The Lippeverband counteracts these obstacles by installing fish passes at weirs to ensure the flow of fish. However, the fish path has not yet been cleared on all transverse structures. Therefore, the water management association, together with various authorities and fishing associations, supports rare fish stocks – including burbot and parosz – through active restocking activities.

This is just one example of how Lippeverband is preventing the loss of endangered species of animals and plants. Numerous other activities are already underway throughout the region to actively promote biodiversity and create a healthy, ecologically valuable natural and cultural landscape.

Context: Biodiversity Initiative
The dramatic decline in global biodiversity is worrying. The special legal water management associations Emschergenossenschaft and Lippeverband want to counteract this negative development and further strengthen biodiversity in water bodies and on the association sites.

The ecological conversion of water bodies in the Emscher and Lippe areas, the sustainable use of multiple water management systems and the targeted resettlement of various fish species that have become rare are just a few examples of the measures already being taken.

Biodiversity is at the heart of the Living Waters program, which is being implemented very successfully in the Emscher and Lippe areas in water bodies such as floodplains. For this purpose, the reconstruction of the reservoirs has been accompanied by intensive monitoring for many years. For example, you can observe the development of fauna and flora typical of water bodies, including rare or endangered species.
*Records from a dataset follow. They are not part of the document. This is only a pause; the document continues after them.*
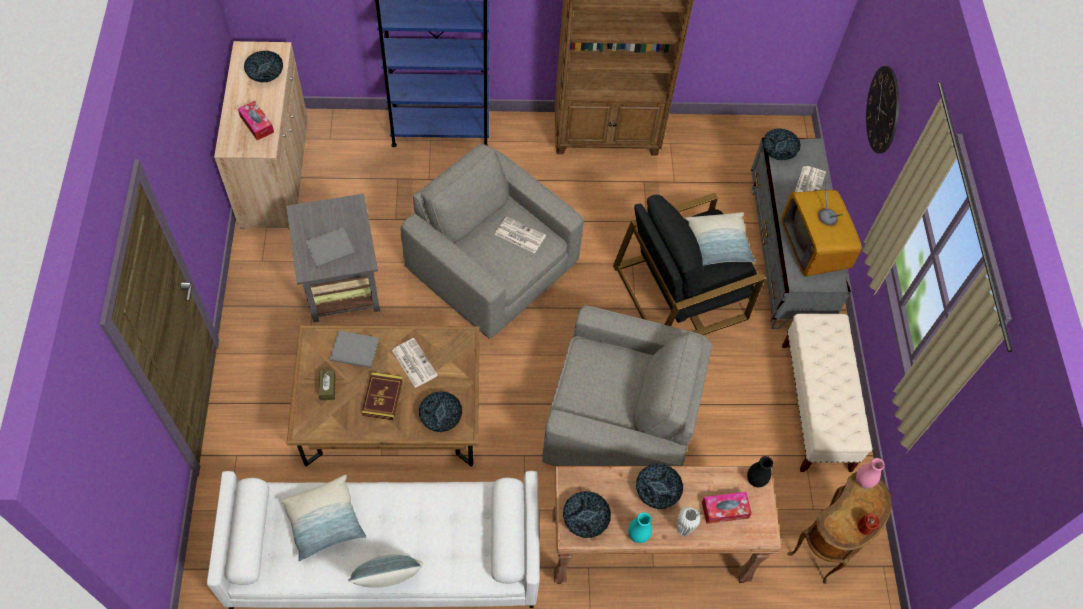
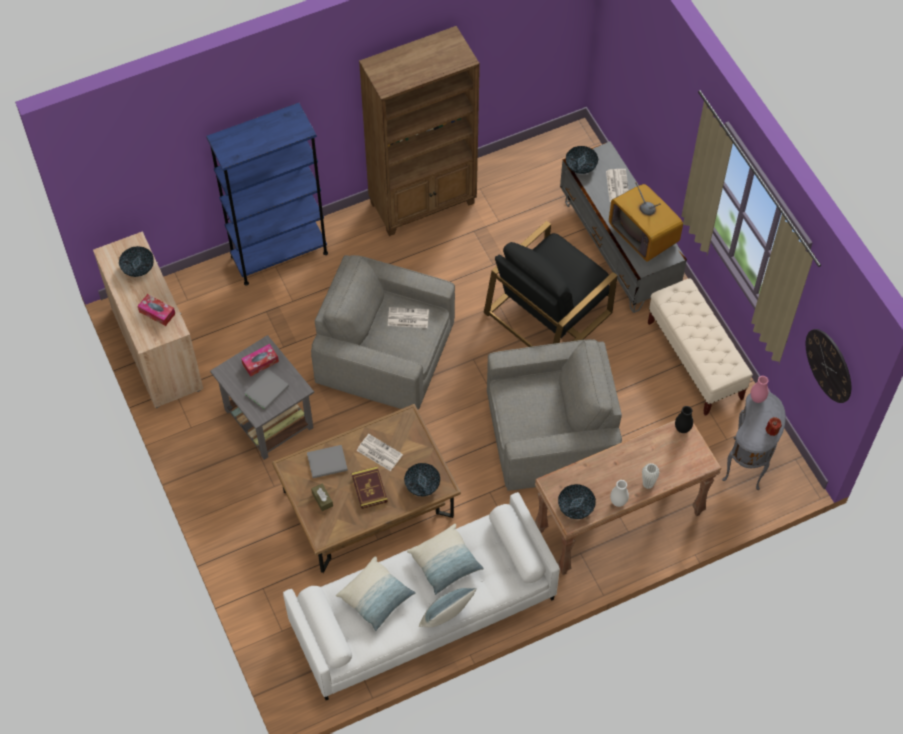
camera: 20 degrees left, 0 degrees up
turquoise vase [628,512,652,543] -> white vase [610,480,629,507]
bowl [636,464,683,509] -> none
pillow [685,212,755,266] -> pillow moved to [407,524,484,595]
tissue box [702,492,752,524] -> tissue box moved to [241,344,279,376]
brown side table [788,472,892,584] -> grey side table [722,392,786,490]
wall clock [866,66,899,153] -> wall clock moved to [806,329,851,403]

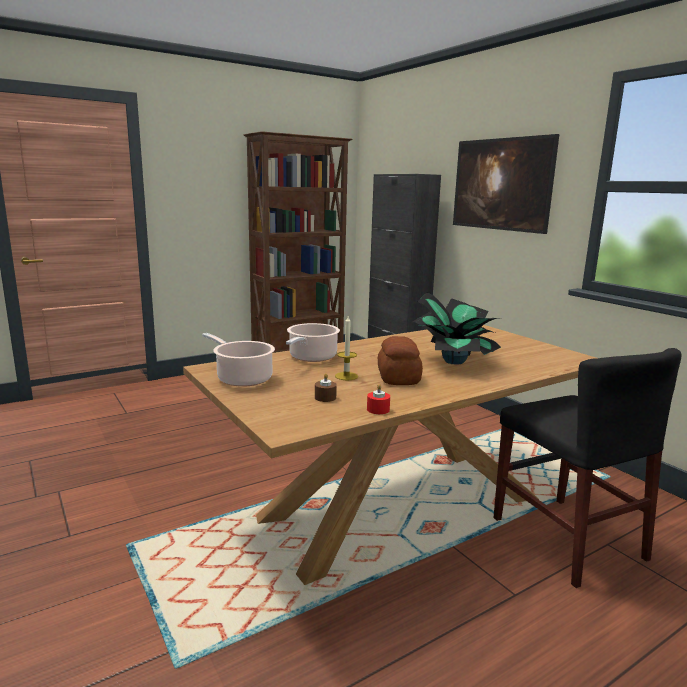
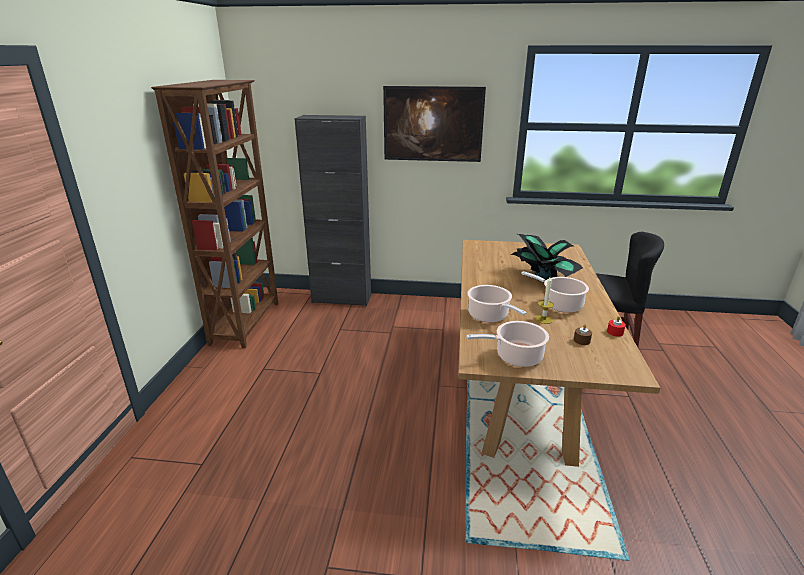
camera: 50 degrees left, 10 degrees up
bread [378,336,423,385] -> cooking pot [521,271,589,313]

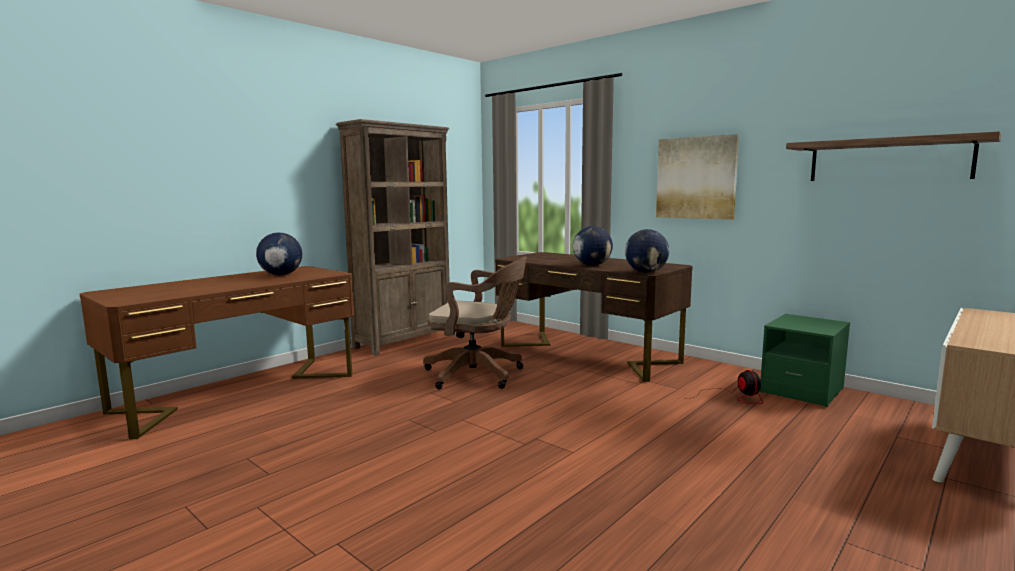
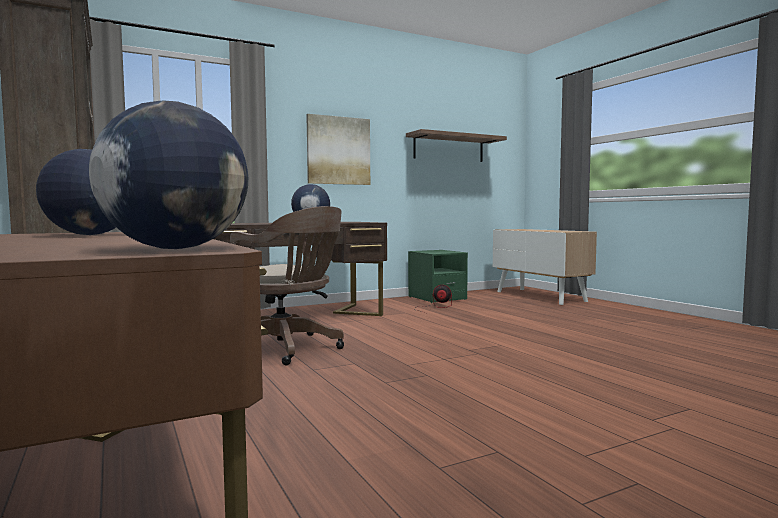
camera: 70 degrees left, 5 degrees down
brown office chair [423,257,527,389] -> brown office chair turned 90 degrees clockwise [230,206,344,365]
globe [625,229,669,273] -> globe moved to [89,101,248,249]

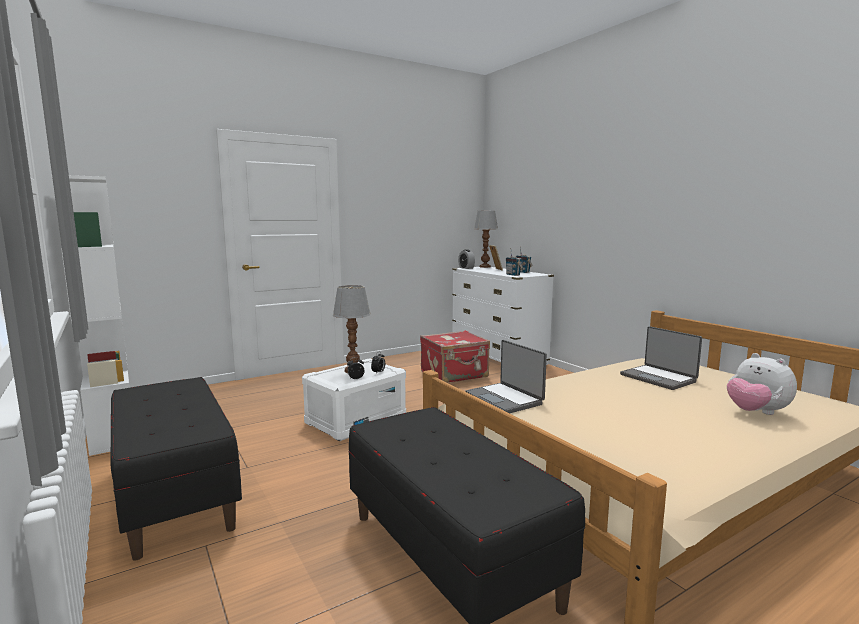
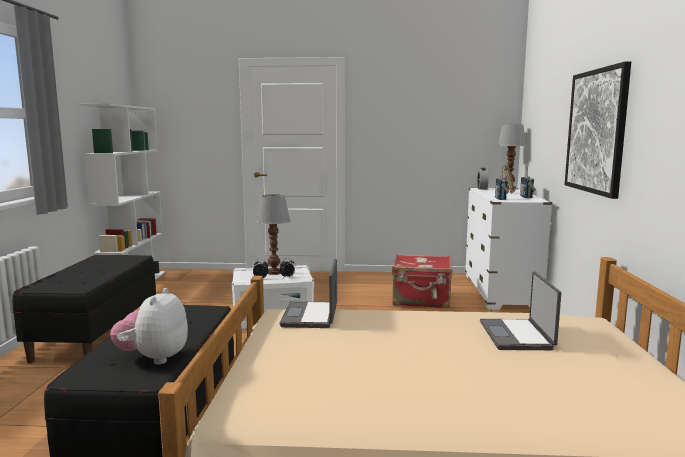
camera: 35 degrees right, 0 degrees up
plush toy [727,353,797,415] -> plush toy moved to [110,288,188,364]
none -> picture [565,61,631,199]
Thanks to the “Living Lippe” program, the Lippe Association creates new habitats for species-rich flora and fauna. As a result, biodiversity on the Lippe has increased significantly – an outstanding project is the reconstructed Lippe estuary in Wesel with over 600 proven animal species and 425 plant species. Biodiversity is also indirectly promoted by improving water quality, i.e. improving the efficiency of wastewater treatment and rainwater treatment plants.